A genuinely fascinating subject outside of the end result of his death-defying exploits, Wright is physically suited to scale large buildings from his time in the military, but was happy to take the honorable discharge after a chronic condition in his right leg cropped up and put him on a path to becoming an artist, taking pictures from the top of the world. However, upon running afoul of the authorities, his military service actually becomes a liability when it’s used by prosecutors to justify stiffer charges against him when he is said to pose a violent threat. Taylor conspicuously leaves out what increasingly seems like a decent amount of information about Wright’s history, presumably for the purposes of a tight narrative — he introduces just one of his brothers, Micah, from a family of five, and his lawyer Laurence Haas, a pugnacious presence on camera, is revealed to stand in for a host of others that he’s had over the years — but it’s clear nonetheless that he was unfairly targeted by an overzealous prosecutor from Cincinnati that took an interest in his case, going so far as to stop traffic in Arizona where Wright was ultimately apprehended by officers with AR-15s after taking pictures from the roof of Great American Ball Park and even if a crime was committed, the punishment of placing him in a cell for 23 hours a day with just one hour out in the yard as part of his sentence hardly seems fitting.

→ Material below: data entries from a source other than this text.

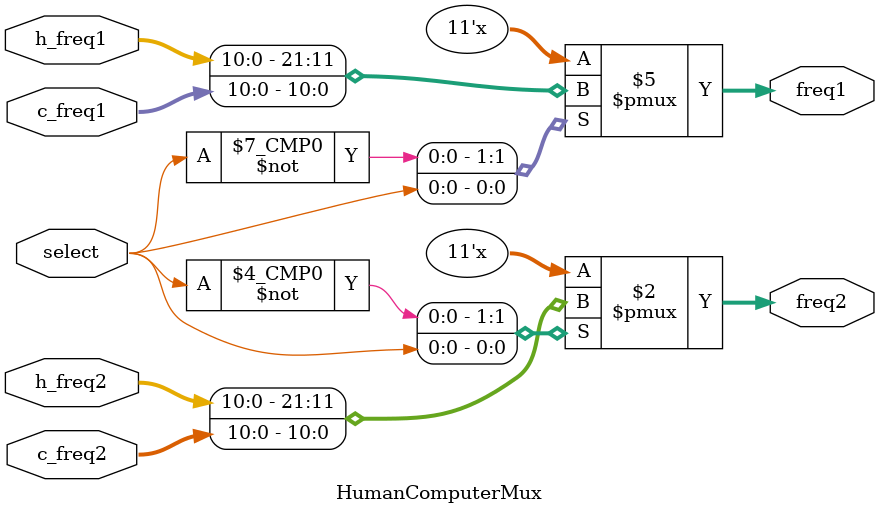
<source format=sv>
module HumanComputerMux	(input [10:0]h_freq1,
								 input [10:0]h_freq2,
								 input [10:0]c_freq1,
								 input [10:0]c_freq2,
								 input select,//0 for human 1 for computer
								 output logic [10:0]freq1,
								 output logic [10:0]freq2);
always @ (*)
begin
case(select)
  1'b0:begin
      freq1 <= h_freq1;
		freq2 <= h_freq2;
		end 
  1'b1:begin
      freq1 <= c_freq1;
		freq2 <= c_freq2;
		end
endcase
end


endmodule
</source>
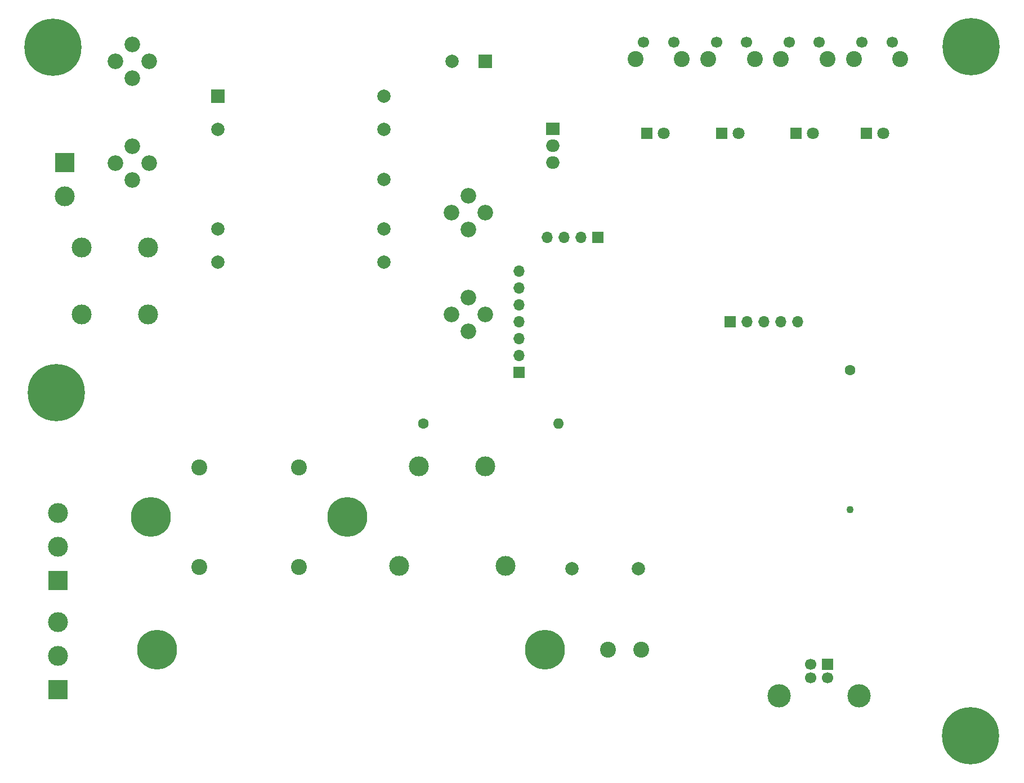
<source format=gbr>
%TF.GenerationSoftware,KiCad,Pcbnew,7.0.1*%
%TF.CreationDate,2023-05-06T23:45:57+02:00*%
%TF.ProjectId,PUE_mainboard,5055455f-6d61-4696-9e62-6f6172642e6b,rev?*%
%TF.SameCoordinates,Original*%
%TF.FileFunction,Soldermask,Bot*%
%TF.FilePolarity,Negative*%
%FSLAX46Y46*%
G04 Gerber Fmt 4.6, Leading zero omitted, Abs format (unit mm)*
G04 Created by KiCad (PCBNEW 7.0.1) date 2023-05-06 23:45:57*
%MOMM*%
%LPD*%
G01*
G04 APERTURE LIST*
%ADD10C,3.000000*%
%ADD11C,1.100000*%
%ADD12C,1.600000*%
%ADD13R,1.800000X1.800000*%
%ADD14C,1.800000*%
%ADD15R,3.000000X3.000000*%
%ADD16C,2.350000*%
%ADD17C,2.400000*%
%ADD18C,1.700000*%
%ADD19C,0.900000*%
%ADD20C,8.600000*%
%ADD21R,2.000000X1.905000*%
%ADD22O,2.000000X1.905000*%
%ADD23R,2.000000X2.000000*%
%ADD24C,2.000000*%
%ADD25R,1.700000X1.700000*%
%ADD26O,1.700000X1.700000*%
%ADD27C,3.500000*%
%ADD28C,6.000000*%
%ADD29O,1.600000X1.600000*%
G04 APERTURE END LIST*
D10*
%TO.C,TR1*%
X124160000Y-169940000D03*
X140160000Y-169940000D03*
X137160000Y-154940000D03*
X127160000Y-154940000D03*
%TD*%
D11*
%TO.C,J8*%
X192025000Y-161450000D03*
D12*
X192025000Y-140450000D03*
%TD*%
D13*
%TO.C,D5*%
X183860000Y-104800000D03*
D14*
X186400000Y-104800000D03*
%TD*%
D15*
%TO.C,J1*%
X72850000Y-188600000D03*
D10*
X72850000Y-183520000D03*
X72850000Y-178440000D03*
%TD*%
D16*
%TO.C,F2*%
X134620000Y-134620000D03*
X132080000Y-132080000D03*
X137160000Y-132080000D03*
X134620000Y-129540000D03*
X134620000Y-119300000D03*
X132080000Y-116760000D03*
X137160000Y-116760000D03*
X134620000Y-114220000D03*
%TD*%
D17*
%TO.C,R31*%
X160550000Y-182600000D03*
X155550000Y-182600000D03*
%TD*%
%TO.C,SW2*%
X170660002Y-93650000D03*
X177660002Y-93650000D03*
D18*
X171910002Y-91150000D03*
X176410002Y-91150000D03*
%TD*%
D19*
%TO.C,H3*%
X206975000Y-91825000D03*
X207919581Y-89544581D03*
X207919581Y-94105419D03*
X210200000Y-88600000D03*
D20*
X210200000Y-91825000D03*
D19*
X210200000Y-95050000D03*
X212480419Y-89544581D03*
X212480419Y-94105419D03*
X213425000Y-91825000D03*
%TD*%
%TO.C,H2*%
X206894581Y-195519581D03*
X207839162Y-193239162D03*
X207839162Y-197800000D03*
X210119581Y-192294581D03*
D20*
X210119581Y-195519581D03*
D19*
X210119581Y-198744581D03*
X212400000Y-193239162D03*
X212400000Y-197800000D03*
X213344581Y-195519581D03*
%TD*%
D16*
%TO.C,F3*%
X84020000Y-111825000D03*
X81480000Y-109285000D03*
X86560000Y-109285000D03*
X84020000Y-106745000D03*
X84020000Y-96505000D03*
X81480000Y-93965000D03*
X86560000Y-93965000D03*
X84020000Y-91425000D03*
%TD*%
D19*
%TO.C,H4*%
X69400000Y-143850000D03*
X70344581Y-141569581D03*
X70344581Y-146130419D03*
X72625000Y-140625000D03*
D20*
X72625000Y-143850000D03*
D19*
X72625000Y-147075000D03*
X74905419Y-141569581D03*
X74905419Y-146130419D03*
X75850000Y-143850000D03*
%TD*%
D15*
%TO.C,J2*%
X72850000Y-172150000D03*
D10*
X72850000Y-167070000D03*
X72850000Y-161990000D03*
%TD*%
D21*
%TO.C,U3*%
X147320000Y-104140000D03*
D22*
X147320000Y-106680000D03*
X147320000Y-109220000D03*
%TD*%
D13*
%TO.C,D6*%
X194460000Y-104800000D03*
D14*
X197000000Y-104800000D03*
%TD*%
D23*
%TO.C,T3*%
X96920000Y-99260000D03*
D24*
X96920000Y-104260000D03*
X96920000Y-119260000D03*
X96920000Y-124260000D03*
X121920000Y-124260000D03*
X121920000Y-119260000D03*
X121920000Y-111760000D03*
X121920000Y-104260000D03*
X121920000Y-99260000D03*
%TD*%
D17*
%TO.C,SW1*%
X159710000Y-93650000D03*
X166710000Y-93650000D03*
D18*
X160960000Y-91150000D03*
X165460000Y-91150000D03*
%TD*%
D23*
%TO.C,C12*%
X137160000Y-93980000D03*
D24*
X132160000Y-93980000D03*
%TD*%
D17*
%TO.C,SW3*%
X181610004Y-93650000D03*
X188610004Y-93650000D03*
D18*
X182860004Y-91150000D03*
X187360004Y-91150000D03*
%TD*%
D17*
%TO.C,SW5*%
X192560006Y-93650000D03*
X199560006Y-93650000D03*
D18*
X193810006Y-91150000D03*
X198310006Y-91150000D03*
%TD*%
D13*
%TO.C,D4*%
X172725000Y-104800000D03*
D14*
X175265000Y-104800000D03*
%TD*%
D25*
%TO.C,J9*%
X154080000Y-120500000D03*
D26*
X151540000Y-120500000D03*
X149000000Y-120500000D03*
X146460000Y-120500000D03*
%TD*%
D25*
%TO.C,J7*%
X174000000Y-133200000D03*
D26*
X176540000Y-133200000D03*
X179080000Y-133200000D03*
X181620000Y-133200000D03*
X184160000Y-133200000D03*
%TD*%
D19*
%TO.C,H1*%
X68894581Y-91919581D03*
X69839162Y-89639162D03*
X69839162Y-94200000D03*
X72119581Y-88694581D03*
D20*
X72119581Y-91919581D03*
D19*
X72119581Y-95144581D03*
X74400000Y-89639162D03*
X74400000Y-94200000D03*
X75344581Y-91919581D03*
%TD*%
D15*
%TO.C,J3*%
X73860000Y-109220000D03*
D10*
X73860000Y-114300000D03*
%TD*%
D13*
%TO.C,D1*%
X161460000Y-104800000D03*
D14*
X164000000Y-104800000D03*
%TD*%
D25*
%TO.C,J4*%
X188600000Y-184800000D03*
D18*
X186100000Y-184800000D03*
X186100000Y-186800000D03*
X188600000Y-186800000D03*
D27*
X193370000Y-189510000D03*
X181330000Y-189510000D03*
%TD*%
D24*
%TO.C,C19*%
X160200000Y-170350000D03*
X150200000Y-170350000D03*
%TD*%
D25*
%TO.C,J10*%
X142200000Y-140825000D03*
D26*
X142200000Y-138285000D03*
X142200000Y-135745000D03*
X142200000Y-133205000D03*
X142200000Y-130665000D03*
X142200000Y-128125000D03*
X142200000Y-125585000D03*
%TD*%
D28*
%TO.C,F1*%
X146150000Y-182600000D03*
X87750000Y-182600000D03*
%TD*%
D10*
%TO.C,SW4*%
X86417500Y-122062500D03*
X76417500Y-122062500D03*
X86417500Y-132062500D03*
X76417500Y-132062500D03*
%TD*%
D12*
%TO.C,R7*%
X127840000Y-148500000D03*
D29*
X148160000Y-148500000D03*
%TD*%
D17*
%TO.C,T2*%
X109100000Y-155122500D03*
X94100000Y-155122500D03*
X94100000Y-170122500D03*
X109100000Y-170122500D03*
D28*
X86850000Y-162622500D03*
X116350000Y-162622500D03*
%TD*%
M02*

</source>
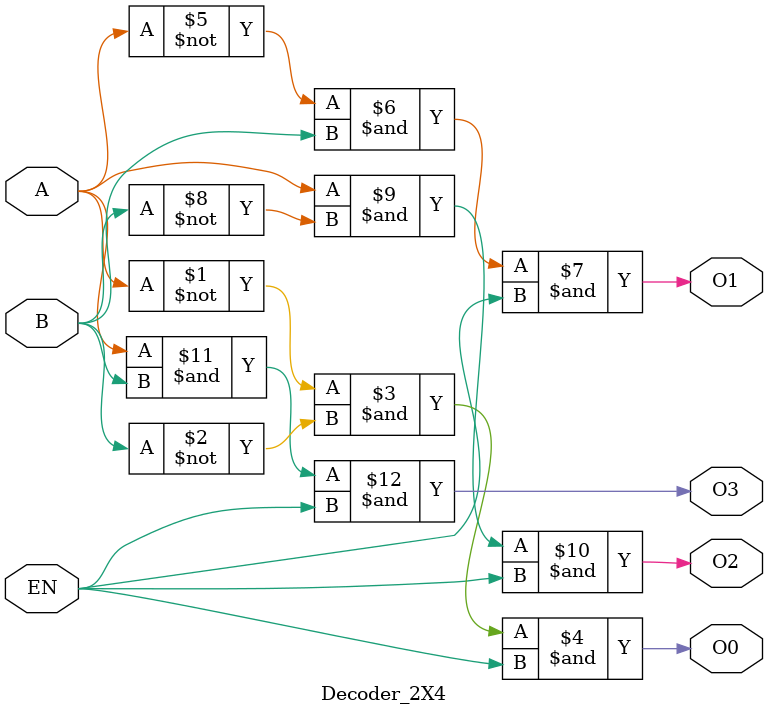
<source format=v>
`timescale 1ns / 1ps
module Decoder_2X4(
    input A,
    input B,
    input EN,
    output O0,
    output O1,
    output O2,
    output O3
    );

assign O0 = (~A) & (~B) & EN;
assign O1 = (~A) & B & EN; 
assign O2 = A & (~B) & EN;
assign O3 = A & B & EN;


endmodule

</source>
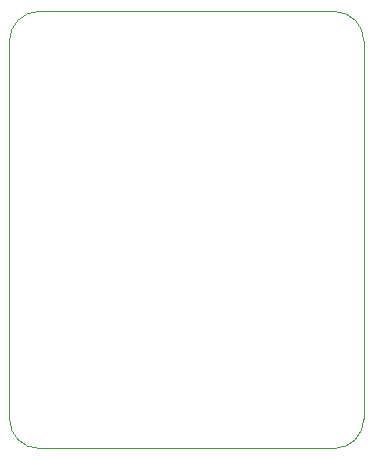
<source format=gbr>
%TF.GenerationSoftware,KiCad,Pcbnew,7.0.5-1.fc38*%
%TF.CreationDate,2023-06-22T15:58:46+02:00*%
%TF.ProjectId,tr_switch,74725f73-7769-4746-9368-2e6b69636164,1*%
%TF.SameCoordinates,Original*%
%TF.FileFunction,Profile,NP*%
%FSLAX46Y46*%
G04 Gerber Fmt 4.6, Leading zero omitted, Abs format (unit mm)*
G04 Created by KiCad (PCBNEW 7.0.5-1.fc38) date 2023-06-22 15:58:46*
%MOMM*%
%LPD*%
G01*
G04 APERTURE LIST*
%TA.AperFunction,Profile*%
%ADD10C,0.100000*%
%TD*%
G04 APERTURE END LIST*
D10*
X30000000Y-2500000D02*
G75*
G03*
X27500000Y0I-2500000J0D01*
G01*
X2500000Y0D02*
G75*
G03*
X0Y-2500000I0J-2500000D01*
G01*
X27500000Y-37000000D02*
G75*
G03*
X30000000Y-34500000I0J2500000D01*
G01*
X0Y-34500000D02*
G75*
G03*
X2500000Y-37000000I2500000J0D01*
G01*
X2500000Y0D02*
X27500000Y0D01*
X0Y-34500000D02*
X0Y-2500000D01*
X27500000Y-37000000D02*
X2500000Y-37000000D01*
X30000000Y-2500000D02*
X30000000Y-34500000D01*
M02*

</source>
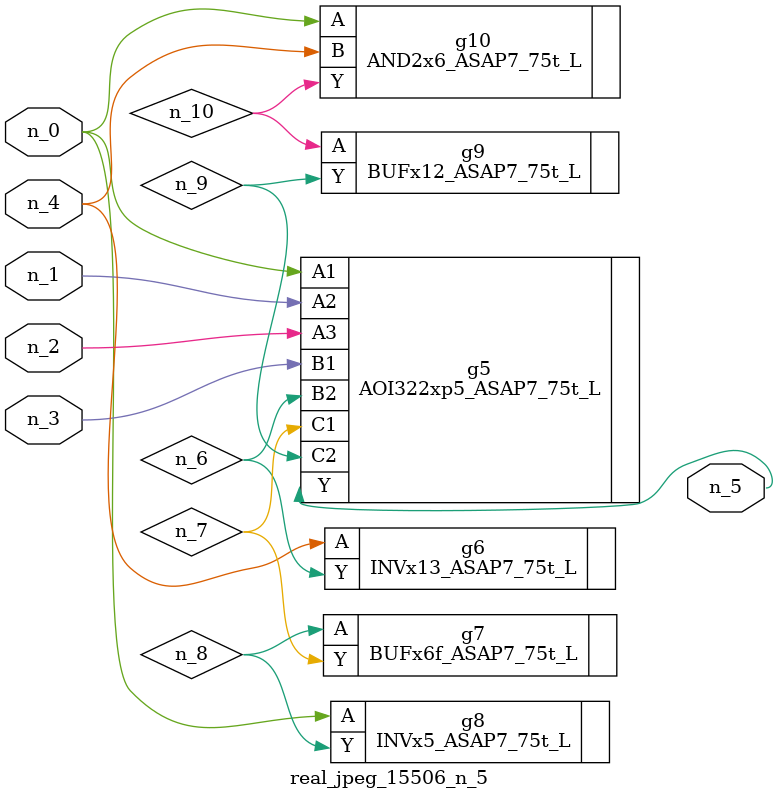
<source format=v>
module real_jpeg_15506_n_5 (n_4, n_0, n_1, n_2, n_3, n_5);

input n_4;
input n_0;
input n_1;
input n_2;
input n_3;

output n_5;

wire n_8;
wire n_6;
wire n_7;
wire n_10;
wire n_9;

AOI322xp5_ASAP7_75t_L g5 ( 
.A1(n_0),
.A2(n_1),
.A3(n_2),
.B1(n_3),
.B2(n_6),
.C1(n_7),
.C2(n_9),
.Y(n_5)
);

INVx5_ASAP7_75t_L g8 ( 
.A(n_0),
.Y(n_8)
);

AND2x6_ASAP7_75t_L g10 ( 
.A(n_0),
.B(n_4),
.Y(n_10)
);

INVx13_ASAP7_75t_L g6 ( 
.A(n_4),
.Y(n_6)
);

BUFx6f_ASAP7_75t_L g7 ( 
.A(n_8),
.Y(n_7)
);

BUFx12_ASAP7_75t_L g9 ( 
.A(n_10),
.Y(n_9)
);


endmodule
</source>
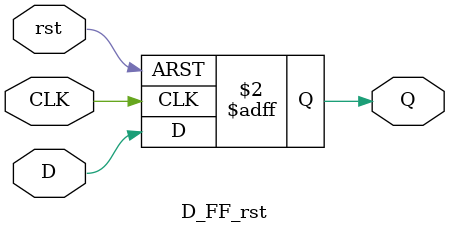
<source format=v>
module D_FF_rst(D, rst, CLK, Q);

parameter WIDTH = 1;
input rst, CLK; 
input [WIDTH-1: 0] D;
output reg [WIDTH-1: 0] Q;

always @(posedge CLK, posedge rst) begin
    
    if(rst)begin
        Q <= 0; 
    end
    else begin
        Q <= D;
    end

end

endmodule
</source>
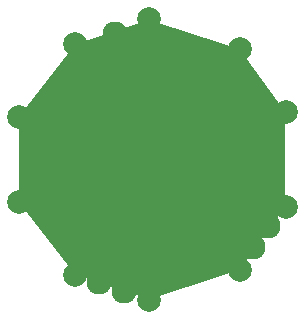
<source format=gbs>
G04 #@! TF.FileFunction,Soldermask,Bot*
%FSLAX46Y46*%
G04 Gerber Fmt 4.6, Leading zero omitted, Abs format (unit mm)*
G04 Created by KiCad (PCBNEW 4.0.5+dfsg1-4) date Tue Feb 14 02:51:41 2017*
%MOMM*%
%LPD*%
G01*
G04 APERTURE LIST*
%ADD10C,0.100000*%
%ADD11C,2.127200*%
%ADD12R,0.800000X1.750000*%
%ADD13R,1.300000X0.900000*%
%ADD14R,0.900000X1.300000*%
%ADD15C,2.000000*%
%ADD16C,0.200000*%
G04 APERTURE END LIST*
D10*
D11*
X9690000Y-4590000D03*
X-4600000Y-9400000D03*
X8390000Y-6400000D03*
X-2500000Y-10100000D03*
X-3300000Y11600000D03*
D12*
X-2275000Y-1875000D03*
X-2925000Y-1875000D03*
X-1625000Y-1875000D03*
X-975000Y-1875000D03*
X-2925000Y3875000D03*
X-2275000Y3875000D03*
X-1625000Y3875000D03*
X-975000Y3875000D03*
X-325000Y3875000D03*
X325000Y3875000D03*
X975600Y3875000D03*
X1625000Y3875000D03*
X2275000Y3875000D03*
X2925000Y3875000D03*
X2925000Y-1875000D03*
X2275000Y-1875000D03*
X1625000Y-1875000D03*
X975000Y-1875000D03*
X325000Y-1875000D03*
X-325000Y-1875000D03*
D13*
X0Y-3750000D03*
X0Y-5250000D03*
D14*
X-2600000Y6300000D03*
X-4100000Y6300000D03*
D15*
X-11400000Y4600000D03*
X-6670000Y10810000D03*
X-370000Y12860000D03*
X7270000Y10380000D03*
X11160000Y5020000D03*
X11160000Y-3020000D03*
X7270000Y-8370000D03*
X-6670000Y-8810000D03*
X-370000Y-10860000D03*
X-11400000Y-2600000D03*
D13*
X-4300000Y3450000D03*
X-4300000Y1950000D03*
D16*
G36*
X7198276Y10294913D02*
X11060040Y4997365D01*
X11069960Y-2997544D01*
X7218212Y-8294934D01*
X-350106Y-10754885D01*
X-6609405Y-8734479D01*
X-11300000Y-2566297D01*
X-11300000Y4566253D01*
X-6609366Y10724569D01*
X-369982Y12754845D01*
X7198276Y10294913D01*
X7198276Y10294913D01*
G37*
X7198276Y10294913D02*
X11060040Y4997365D01*
X11069960Y-2997544D01*
X7218212Y-8294934D01*
X-350106Y-10754885D01*
X-6609405Y-8734479D01*
X-11300000Y-2566297D01*
X-11300000Y4566253D01*
X-6609366Y10724569D01*
X-369982Y12754845D01*
X7198276Y10294913D01*
M02*

</source>
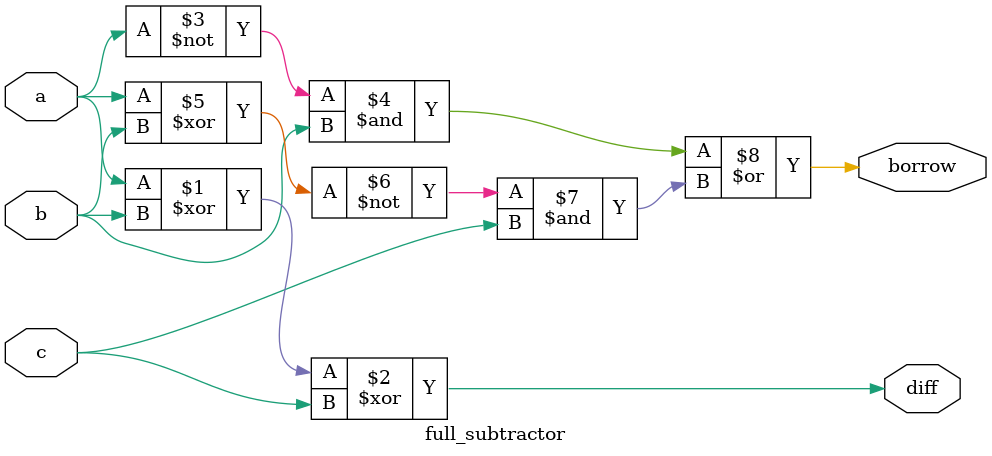
<source format=sv>
module full_subtractor( diff, borrow,a,b,c);
  input a,b,c;
  output diff, borrow;
  assign diff= (a^b^c);
  assign borrow= (~a&b)|(~(a^b)&c);
endmodule
</source>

Making his documentary debut, after directing a number of crime-themed dramas such as “Black and Blue” and “Fatale,” Taylor doesn’t allow for a dull moment and although it can seem like narrative expediency is prioritized over an entirely faithful recounting of events at times, the film relates a riveting only-in-America tale where Wright is likely vilified because of his race and at the same time can seize opportunity to become a millionaire when his photos only become more valuable from his reputation as an outlaw. Admonitions that “No AI was used in the making of the film” and “Don’t try this at home” are less necessary as warnings than part of a certain showmanship on display, which end up feeling true to Wright, who clearly enjoys bringing everyone along with him via camera climbing up spires and clutching onto the sides of buildings, sending out drones for jaw dropping 360° shots of himself at various pinnacles. A goal of Wright making it up to the top of the Empire State Building is set up at the beginning, as is being handcuffed and led out of a gallery show of his work when he’s constantly a wanted man, but previewing these things can’t spoil them as climactic events when Taylor circles back later, knowing that they’ll only be appreciated more for what the photographer has had to experience. As Wright says, “The journey to take the photo is as important as the photo itself” and for as stunning as the pictures in “Drift” can be, the journey actually is more so.

“Drift” does not yet have U.S. distribution.